Even after the bank was exposed and ordered to shut down and the Maltese taxpayer had invested over €7 million on a magisterial inquiry into the whole affair, the rot that has infiltrated and corrupted our institutions was still actively at work, preventing the truth from coming to light.
How can our attorney general justify requesting the inquiring magistrate’s original signature on each one of the over 600,000 pages of his report and attachments, other than as a blatant foot-dragging exercise?
And, then, when these signatures are provided, sending everything back because she wanted the signatures on both sides of the pages – another 600,000+ signatures.
Then when this red tape request was acceded to, something else happened.
Notwithstanding the results of the investigation by the foreign forensic accounting experts commissioned by the court and notwithstanding the clear direction given by the inquiring magistrate to prosecute six people in connection with the alleged crimes committed under the Pilatus umbrella, a nolle prosequi was signed by the attorney general.
To be quite honest, I had to ask some lawyer friends of mine exactly what this is and they explained that, in effect, it was a decision not to prosecute – a pardon before the trial.
That way, a trial was to be avoided at all costs, so the pardon had to be issued before to prevent this.
Incidentally, just a few months before, that same attorney general had requested arrest warrants to be issued against those two people that she had now decided not to prosecute.
Having done this, the police were ordered to work all night long in order to justify this decision, retrospectively.
In my humble view, the police are there to work to dig up evidence about criminal behaviour in order to prosecute and not to go to extra lengths to find excuses not to. That would be so in a normal country, however, and Malta has become anything but normal.
Books have changed the world for the better, in spite of tyrants’ worst efforts- Eddie Aquilina
Reading the book, I was at first plagued by feelings of despair. After all, in the face of such institutional role-reversal, how could one hope that we could ever return to a semblance of normality?
The book had not materialised from thin air. It had been written by one courageous individual, Aquilina, who had been fed information by public officials who still believe in a sense of right and wrong. That gave me hope.
After all, history has shown us over and over again that the pen is mightier than the sword.
As I am writing this piece, I have just bought another book, this time relating the truth behind the whole Vitals-Steward fraudulent deal and these two books are now battling it out in my mind for the title of talking about the most corrupt events that have taken place since 2013.
In this atmosphere of public broadcasting repression, a book is a lasting document one can read in one’s own time and absorb its information slowly and rationally.
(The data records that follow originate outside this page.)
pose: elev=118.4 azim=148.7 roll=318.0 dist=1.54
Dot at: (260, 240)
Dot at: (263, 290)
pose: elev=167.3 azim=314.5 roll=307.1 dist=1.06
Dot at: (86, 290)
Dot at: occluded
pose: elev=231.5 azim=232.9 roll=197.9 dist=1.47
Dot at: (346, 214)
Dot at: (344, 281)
This is a new yet traditional and time-tested, way of disseminating the truth.
Michael Foot, the British politician who served as opposition leader and Labour Party leader from 1980 to 1983, in the foreword to his book, The Pen and the Sword wrote that “Jonathan Swift has been called ‘the prince of journalists’”.
Aquilina has surely laid his own claim to that title with his bold publication that flies in the face of all attempts to keep the truth from us.
The prime minister saw fit to mock books, glorifying ignorance because it suits his purpose. Many have been those in the past who have attacked the wisdom and knowledge to be found in between pages.
There were those who publicly burnt books and destroyed whole libraries.
The prime minister’s words seem to be a step down that path.
He would do well to think twice and to learn from the lessons of history. Books have changed the world for the better, in spite of tyrants’ worst efforts.
Aquilina’s book is an eye-opener and I ended up the richer for having read it. However, I again borrow another sentence from Foot’s foreword, the concluding one: “… let the reader judge”.